Rachel Tang: Minds Wide Open
Oct. 7, 2015
Rachel Tang is a senior majoring in journalism and arts/humanities with a specialization in public relations.
As an international student from Singapore, Michigan State has given me an array of opportunities that I never could have dreamed of if I stayed home for my college education.
Last week, I had the chance to participate in the “Minds (Wide) Open: Communication Problem Solving From Two Sides of the World” advertising competition hosted by the Department of Advertising + Public Relations in the College of Communication Arts and Sciences. There were eight teams in total, each consisting of two MSU students and six to seven students from China.
Honestly, as a student specializing in public relations, I didn’t think I would be good enough to participate in the competition. However, having been in this college for three full years and working in it for two, I knew I would regret it if I didn’t at least try to be a part of it. After all, I wrote the story when the group of MSU students went to China last fall and I kicked myself for not finding out about it sooner.
So the second I heard about professor Henry Brimmer bringing the competition here, I jumped on it and asked him how I could get involved. Still unsure of myself at this point, he said, “you may not be in advertising, but you’re still creative.”
Here I am, writing this having come in third place overall in the competition.
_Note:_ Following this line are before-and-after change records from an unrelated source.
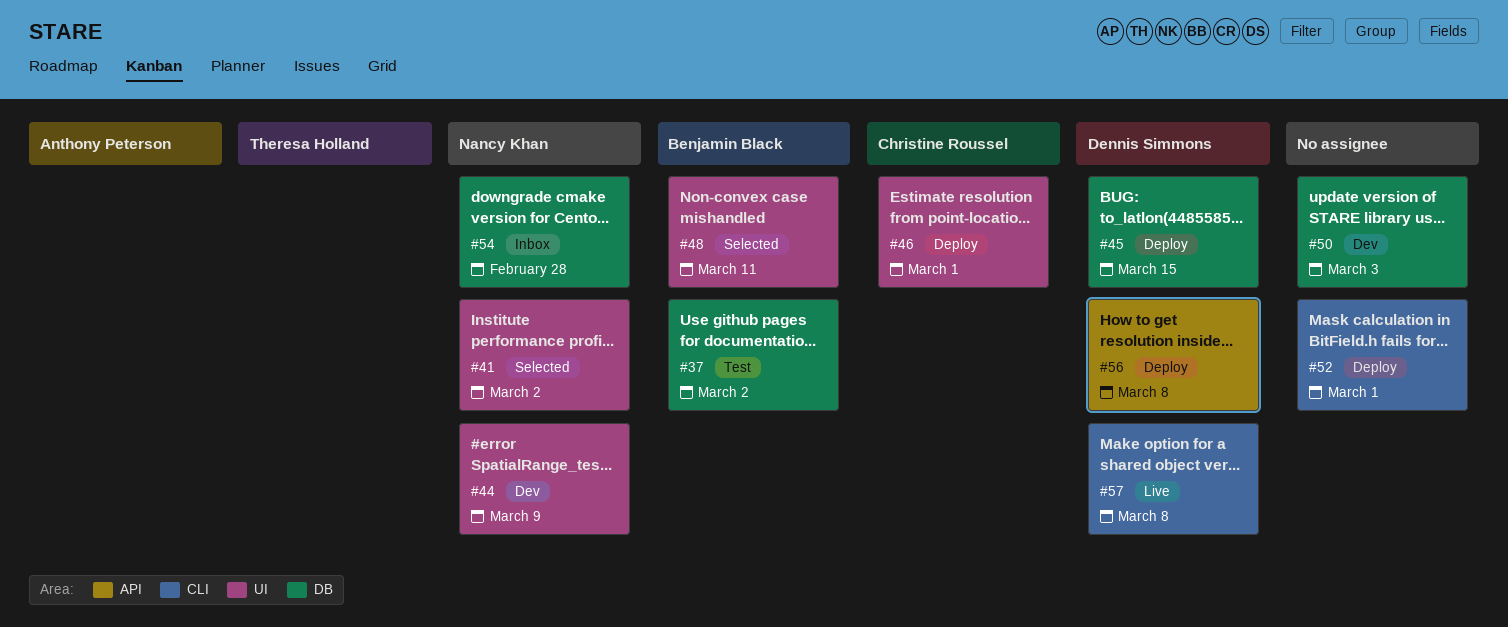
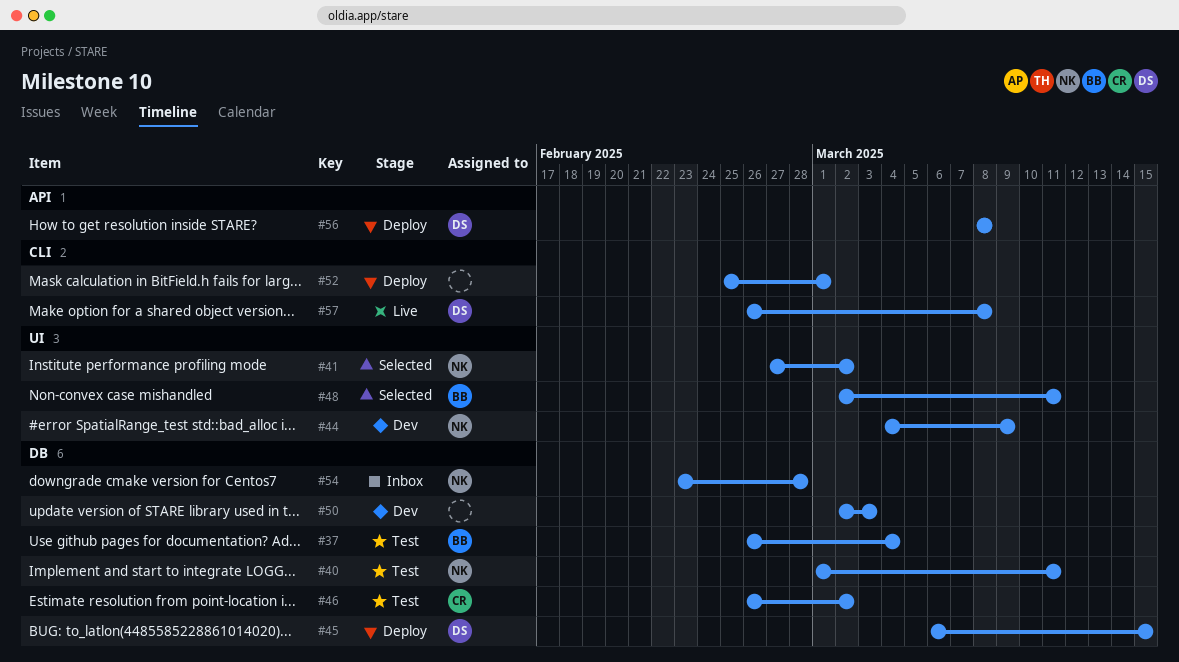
#37, due: Mar 2 -> Mar 4
#40: none -> present
#46, status: Deploy -> Test
#46, label: UI -> DB
#46, due: Mar 1 -> Mar 2

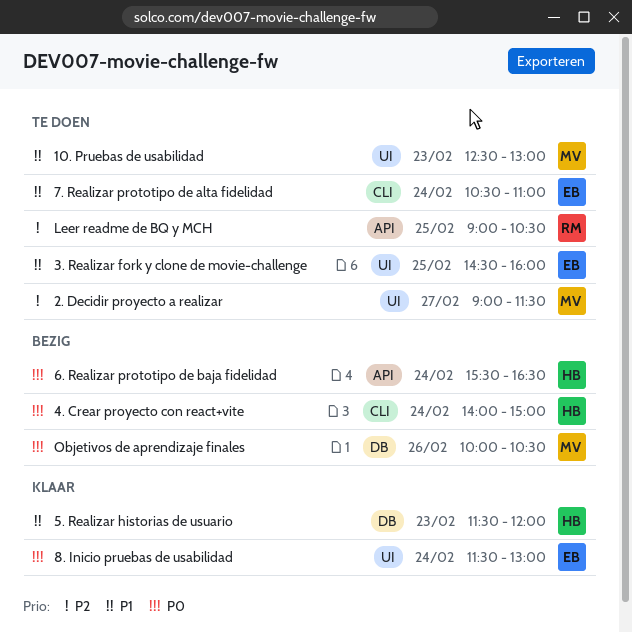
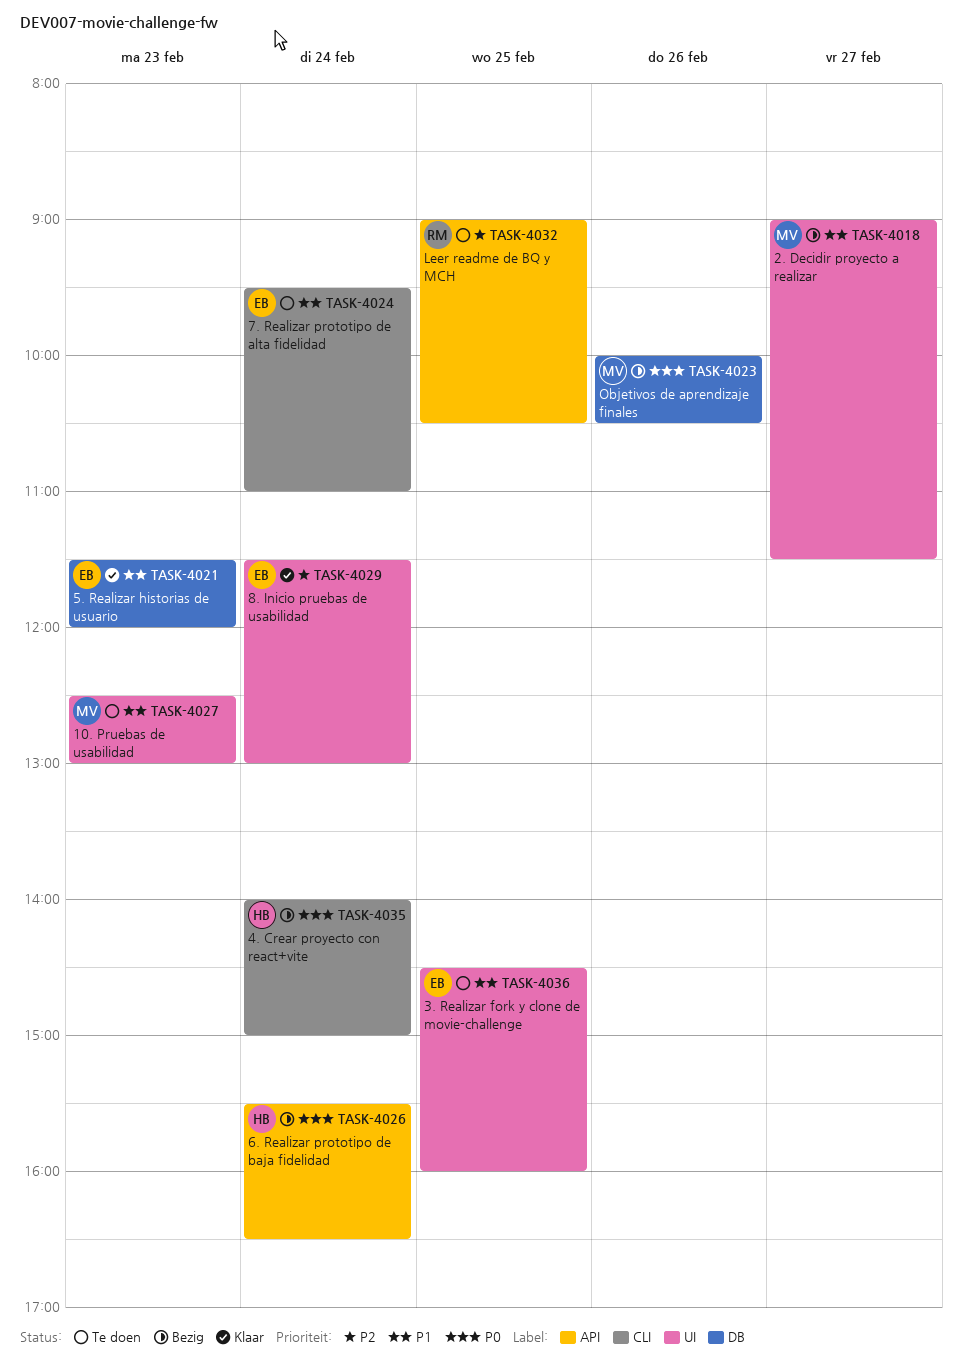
2. Decidir proyecto a realizar, status: Te doen -> Bezig
2. Decidir proyecto a realizar, priority: P2 -> P1
5. Realizar historias de usuario, owner: HB -> EB
7. Realizar prototipo de alta fidelidad, begins: 10:30 -> 09:30
8. Inicio pruebas de usabilidad, priority: P0 -> P2

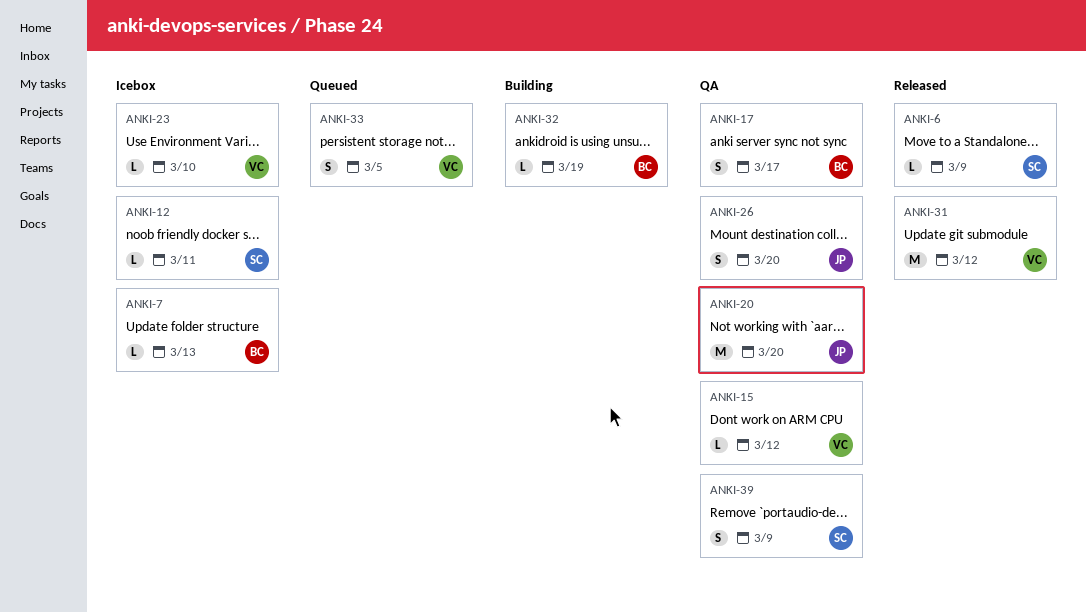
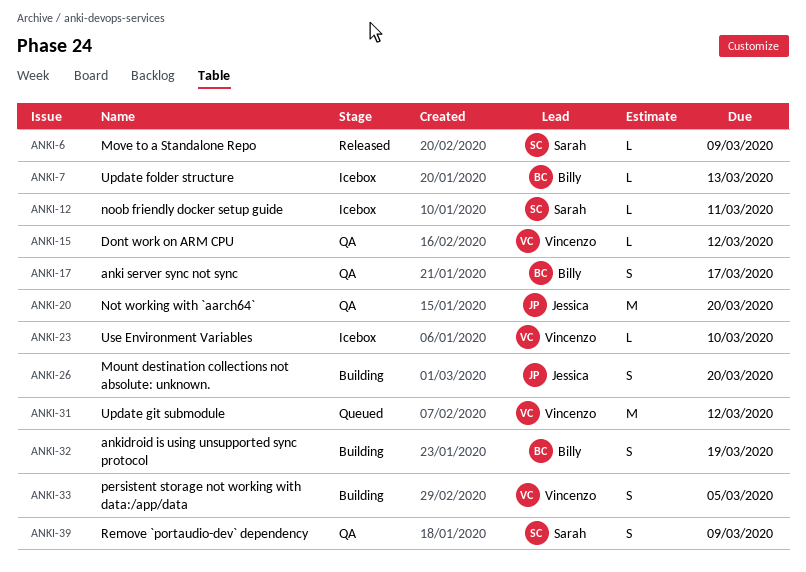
ANKI-26, status: QA -> Building
ANKI-31, status: Released -> Queued
ANKI-32, estimate: L -> S
ANKI-33, status: Queued -> Building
The brief that was given to us at the beginning of the competition was a very real problem present at MSU: “How do we get students from China and American students interacting?” It’s not a problem that I face personally, but it’s something I hear come up in conversations on a weekly basis. There are many stereotypes from both sides and it’s extremely difficult to break them.
This is when I realized this competition could really make a difference. The work we would do in a week could actually change things.
I am neither American nor from China, but I speak both English and Mandarin. I’ve also traveled to Shanghai, Beijing and Hong Kong, all of the places that the Chinese students came from, and that made it all the more exciting. I found myself talking about all the foods that we like and had in common and even some of the places I’ve been to and they’ve frequented back home.
One of the students in my group didn’t speak or understand English at all, but we all collectively translated back and forth. There was never any frustration with language and our campaign actually was based on his idea.
We knew that a poster campaign or an activation event would not have lasting results, so we dug deeper.
We asked ourselves, “Who can bring students from the two worlds together?” The answer? “Moms,” and we went straight to work.
Our campaign hit really close to home for me, and also made me the “poster child” for the whole project.
Right before my freshman year started, I made a friend on Facebook through the MSU Class of 2016 Facebook page. We were both journalism majors and found each other in class once school started. These past three years, her family has become my second family; her mom has been the one I’ve turned to for advice that only an American would know, especially since my own mom is so far away.
It was interesting to see, from the perspective of a student neither from China nor from America, how collaborative our team was. Senior advertising major Amy Ruimveld said, “We’re all really different and we have our different strengths, but it was amazing to see how everything came together. We worked seamlessly together.”
I agree. Every voice was heard and incorporated.
We were very lucky to have such talented and dedicated filmmakers, designers, copywriters, creative thinkers and most importantly, storytellers. I think that's what makes our college so unique. No matter what major you are in this college, you are a storyteller.
What each of us brought to the table, we gained tenfold at the end of it.
At the start of the competition, professor Brimmer said the goal was to foster creativity by getting everyone out of his or her comfort zone. Placing students with total strangers equals creativity? He was completely, and utterly, right.